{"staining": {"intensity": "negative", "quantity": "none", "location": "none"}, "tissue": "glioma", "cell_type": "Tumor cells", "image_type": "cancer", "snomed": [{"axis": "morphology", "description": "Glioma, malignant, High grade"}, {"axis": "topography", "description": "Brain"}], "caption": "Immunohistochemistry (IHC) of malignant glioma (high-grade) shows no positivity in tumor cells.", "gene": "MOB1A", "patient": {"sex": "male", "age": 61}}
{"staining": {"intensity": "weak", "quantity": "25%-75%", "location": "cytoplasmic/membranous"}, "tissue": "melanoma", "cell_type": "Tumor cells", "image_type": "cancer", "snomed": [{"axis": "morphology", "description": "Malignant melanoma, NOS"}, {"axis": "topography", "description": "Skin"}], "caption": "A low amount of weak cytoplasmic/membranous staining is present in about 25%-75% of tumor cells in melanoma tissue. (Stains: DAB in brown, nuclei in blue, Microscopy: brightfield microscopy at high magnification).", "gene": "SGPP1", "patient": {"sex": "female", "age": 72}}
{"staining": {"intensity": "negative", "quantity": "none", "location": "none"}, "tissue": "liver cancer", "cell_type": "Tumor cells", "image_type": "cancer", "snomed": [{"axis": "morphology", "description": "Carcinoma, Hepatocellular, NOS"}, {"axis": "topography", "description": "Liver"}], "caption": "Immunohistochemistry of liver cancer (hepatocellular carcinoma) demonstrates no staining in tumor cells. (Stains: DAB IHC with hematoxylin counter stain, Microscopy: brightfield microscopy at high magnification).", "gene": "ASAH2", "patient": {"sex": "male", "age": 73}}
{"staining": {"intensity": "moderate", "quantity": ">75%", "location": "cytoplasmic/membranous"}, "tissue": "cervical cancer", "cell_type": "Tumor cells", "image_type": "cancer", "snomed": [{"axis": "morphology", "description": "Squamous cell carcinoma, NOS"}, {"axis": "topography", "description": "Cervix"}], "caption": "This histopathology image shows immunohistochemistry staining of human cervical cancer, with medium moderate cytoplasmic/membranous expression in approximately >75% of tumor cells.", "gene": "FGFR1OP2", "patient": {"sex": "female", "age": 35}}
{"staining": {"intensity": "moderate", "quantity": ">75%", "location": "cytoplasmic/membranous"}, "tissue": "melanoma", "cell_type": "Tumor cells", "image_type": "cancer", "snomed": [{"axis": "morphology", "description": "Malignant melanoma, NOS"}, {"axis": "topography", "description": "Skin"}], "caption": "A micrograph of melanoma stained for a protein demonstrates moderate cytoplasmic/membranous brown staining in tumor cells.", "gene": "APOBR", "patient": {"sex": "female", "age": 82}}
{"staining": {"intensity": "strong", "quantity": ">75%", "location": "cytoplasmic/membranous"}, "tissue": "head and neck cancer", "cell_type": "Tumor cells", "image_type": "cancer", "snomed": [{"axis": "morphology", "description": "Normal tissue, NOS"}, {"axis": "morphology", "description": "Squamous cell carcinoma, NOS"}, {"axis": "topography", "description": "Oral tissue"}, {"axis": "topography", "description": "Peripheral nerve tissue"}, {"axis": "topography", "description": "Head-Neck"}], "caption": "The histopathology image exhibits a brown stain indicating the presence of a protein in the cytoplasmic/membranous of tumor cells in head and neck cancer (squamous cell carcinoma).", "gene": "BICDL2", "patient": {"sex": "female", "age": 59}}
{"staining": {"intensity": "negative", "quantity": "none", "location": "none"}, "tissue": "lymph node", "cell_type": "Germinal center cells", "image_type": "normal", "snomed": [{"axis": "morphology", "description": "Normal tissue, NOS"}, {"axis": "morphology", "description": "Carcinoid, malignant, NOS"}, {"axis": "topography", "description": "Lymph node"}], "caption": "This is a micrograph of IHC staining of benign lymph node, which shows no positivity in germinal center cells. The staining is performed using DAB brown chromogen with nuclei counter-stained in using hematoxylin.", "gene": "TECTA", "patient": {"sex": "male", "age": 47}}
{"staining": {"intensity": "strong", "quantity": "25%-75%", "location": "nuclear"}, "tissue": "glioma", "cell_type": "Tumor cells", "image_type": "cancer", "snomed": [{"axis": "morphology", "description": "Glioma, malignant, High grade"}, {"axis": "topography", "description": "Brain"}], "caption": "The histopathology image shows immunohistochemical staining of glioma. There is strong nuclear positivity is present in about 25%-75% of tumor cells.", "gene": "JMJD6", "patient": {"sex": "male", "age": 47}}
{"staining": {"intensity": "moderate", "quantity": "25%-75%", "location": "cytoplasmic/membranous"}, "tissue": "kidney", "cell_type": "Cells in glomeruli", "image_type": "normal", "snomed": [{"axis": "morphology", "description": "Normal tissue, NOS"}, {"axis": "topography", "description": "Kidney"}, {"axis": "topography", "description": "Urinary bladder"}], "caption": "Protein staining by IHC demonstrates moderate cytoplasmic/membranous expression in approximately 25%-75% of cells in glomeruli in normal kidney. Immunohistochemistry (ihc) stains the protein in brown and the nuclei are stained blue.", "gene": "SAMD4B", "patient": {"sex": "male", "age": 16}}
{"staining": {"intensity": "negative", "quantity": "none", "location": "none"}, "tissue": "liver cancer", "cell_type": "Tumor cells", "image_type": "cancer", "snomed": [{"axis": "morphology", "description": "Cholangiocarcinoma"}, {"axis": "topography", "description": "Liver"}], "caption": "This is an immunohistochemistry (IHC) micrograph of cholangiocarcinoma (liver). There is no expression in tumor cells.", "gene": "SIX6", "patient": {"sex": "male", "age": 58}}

# # # #

*Task directions:*
Transcribe every line above, character for character.

*Answer for this exercise:*
{"staining": {"intensity": "negative", "quantity": "none", "location": "none"}, "tissue": "glioma", "cell_type": "Tumor cells", "image_type": "cancer", "snomed": [{"axis": "morphology", "description": "Glioma, malignant, High grade"}, {"axis": "topography", "description": "Brain"}], "caption": "Immunohistochemistry (IHC) of malignant glioma (high-grade) shows no positivity in tumor cells.", "gene": "MOB1A", "patient": {"sex": "male", "age": 61}}
{"staining": {"intensity": "weak", "quantity": "25%-75%", "location": "cytoplasmic/membranous"}, "tissue": "melanoma", "cell_type": "Tumor cells", "image_type": "cancer", "snomed": [{"axis": "morphology", "description": "Malignant melanoma, NOS"}, {"axis": "topography", "description": "Skin"}], "caption": "A low amount of weak cytoplasmic/membranous staining is present in about 25%-75% of tumor cells in melanoma tissue. (Stains: DAB in brown, nuclei in blue, Microscopy: brightfield microscopy at high magnification).", "gene": "SGPP1", "patient": {"sex": "female", "age": 72}}
{"staining": {"intensity": "negative", "quantity": "none", "location": "none"}, "tissue": "liver cancer", "cell_type": "Tumor cells", "image_type": "cancer", "snomed": [{"axis": "morphology", "description": "Carcinoma, Hepatocellular, NOS"}, {"axis": "topography", "description": "Liver"}], "caption": "Immunohistochemistry of liver cancer (hepatocellular carcinoma) demonstrates no staining in tumor cells. (Stains: DAB IHC with hematoxylin counter stain, Microscopy: brightfield microscopy at high magnification).", "gene": "ASAH2", "patient": {"sex": "male", "age": 73}}
{"staining": {"intensity": "moderate", "quantity": ">75%", "location": "cytoplasmic/membranous"}, "tissue": "cervical cancer", "cell_type": "Tumor cells", "image_type": "cancer", "snomed": [{"axis": "morphology", "description": "Squamous cell carcinoma, NOS"}, {"axis": "topography", "description": "Cervix"}], "caption": "This histopathology image shows immunohistochemistry staining of human cervical cancer, with medium moderate cytoplasmic/membranous expression in approximately >75% of tumor cells.", "gene": "FGFR1OP2", "patient": {"sex": "female", "age": 35}}
{"staining": {"intensity": "moderate", "quantity": ">75%", "location": "cytoplasmic/membranous"}, "tissue": "melanoma", "cell_type": "Tumor cells", "image_type": "cancer", "snomed": [{"axis": "morphology", "description": "Malignant melanoma, NOS"}, {"axis": "topography", "description": "Skin"}], "caption": "A micrograph of melanoma stained for a protein demonstrates moderate cytoplasmic/membranous brown staining in tumor cells.", "gene": "APOBR", "patient": {"sex": "female", "age": 82}}
{"staining": {"intensity": "strong", "quantity": ">75%", "location": "cytoplasmic/membranous"}, "tissue": "head and neck cancer", "cell_type": "Tumor cells", "image_type": "cancer", "snomed": [{"axis": "morphology", "description": "Normal tissue, NOS"}, {"axis": "morphology", "description": "Squamous cell carcinoma, NOS"}, {"axis": "topography", "description": "Oral tissue"}, {"axis": "topography", "description": "Peripheral nerve tissue"}, {"axis": "topography", "description": "Head-Neck"}], "caption": "The histopathology image exhibits a brown stain indicating the presence of a protein in the cytoplasmic/membranous of tumor cells in head and neck cancer (squamous cell carcinoma).", "gene": "BICDL2", "patient": {"sex": "female", "age": 59}}
{"staining": {"intensity": "negative", "quantity": "none", "location": "none"}, "tissue": "lymph node", "cell_type": "Germinal center cells", "image_type": "normal", "snomed": [{"axis": "morphology", "description": "Normal tissue, NOS"}, {"axis": "morphology", "description": "Carcinoid, malignant, NOS"}, {"axis": "topography", "description": "Lymph node"}], "caption": "This is a micrograph of IHC staining of benign lymph node, which shows no positivity in germinal center cells. The staining is performed using DAB brown chromogen with nuclei counter-stained in using hematoxylin.", "gene": "TECTA", "patient": {"sex": "male", "age": 47}}
{"staining": {"intensity": "strong", "quantity": "25%-75%", "location": "nuclear"}, "tissue": "glioma", "cell_type": "Tumor cells", "image_type": "cancer", "snomed": [{"axis": "morphology", "description": "Glioma, malignant, High grade"}, {"axis": "topography", "description": "Brain"}], "caption": "The histopathology image shows immunohistochemical staining of glioma. There is strong nuclear positivity is present in about 25%-75% of tumor cells.", "gene": "JMJD6", "patient": {"sex": "male", "age": 47}}
{"staining": {"intensity": "moderate", "quantity": "25%-75%", "location": "cytoplasmic/membranous"}, "tissue": "kidney", "cell_type": "Cells in glomeruli", "image_type": "normal", "snomed": [{"axis": "morphology", "description": "Normal tissue, NOS"}, {"axis": "topography", "description": "Kidney"}, {"axis": "topography", "description": "Urinary bladder"}], "caption": "Protein staining by IHC demonstrates moderate cytoplasmic/membranous expression in approximately 25%-75% of cells in glomeruli in normal kidney. Immunohistochemistry (ihc) stains the protein in brown and the nuclei are stained blue.", "gene": "SAMD4B", "patient": {"sex": "male", "age": 16}}
{"staining": {"intensity": "negative", "quantity": "none", "location": "none"}, "tissue": "liver cancer", "cell_type": "Tumor cells", "image_type": "cancer", "snomed": [{"axis": "morphology", "description": "Cholangiocarcinoma"}, {"axis": "topography", "description": "Liver"}], "caption": "This is an immunohistochemistry (IHC) micrograph of cholangiocarcinoma (liver). There is no expression in tumor cells.", "gene": "SIX6", "patient": {"sex": "male", "age": 58}}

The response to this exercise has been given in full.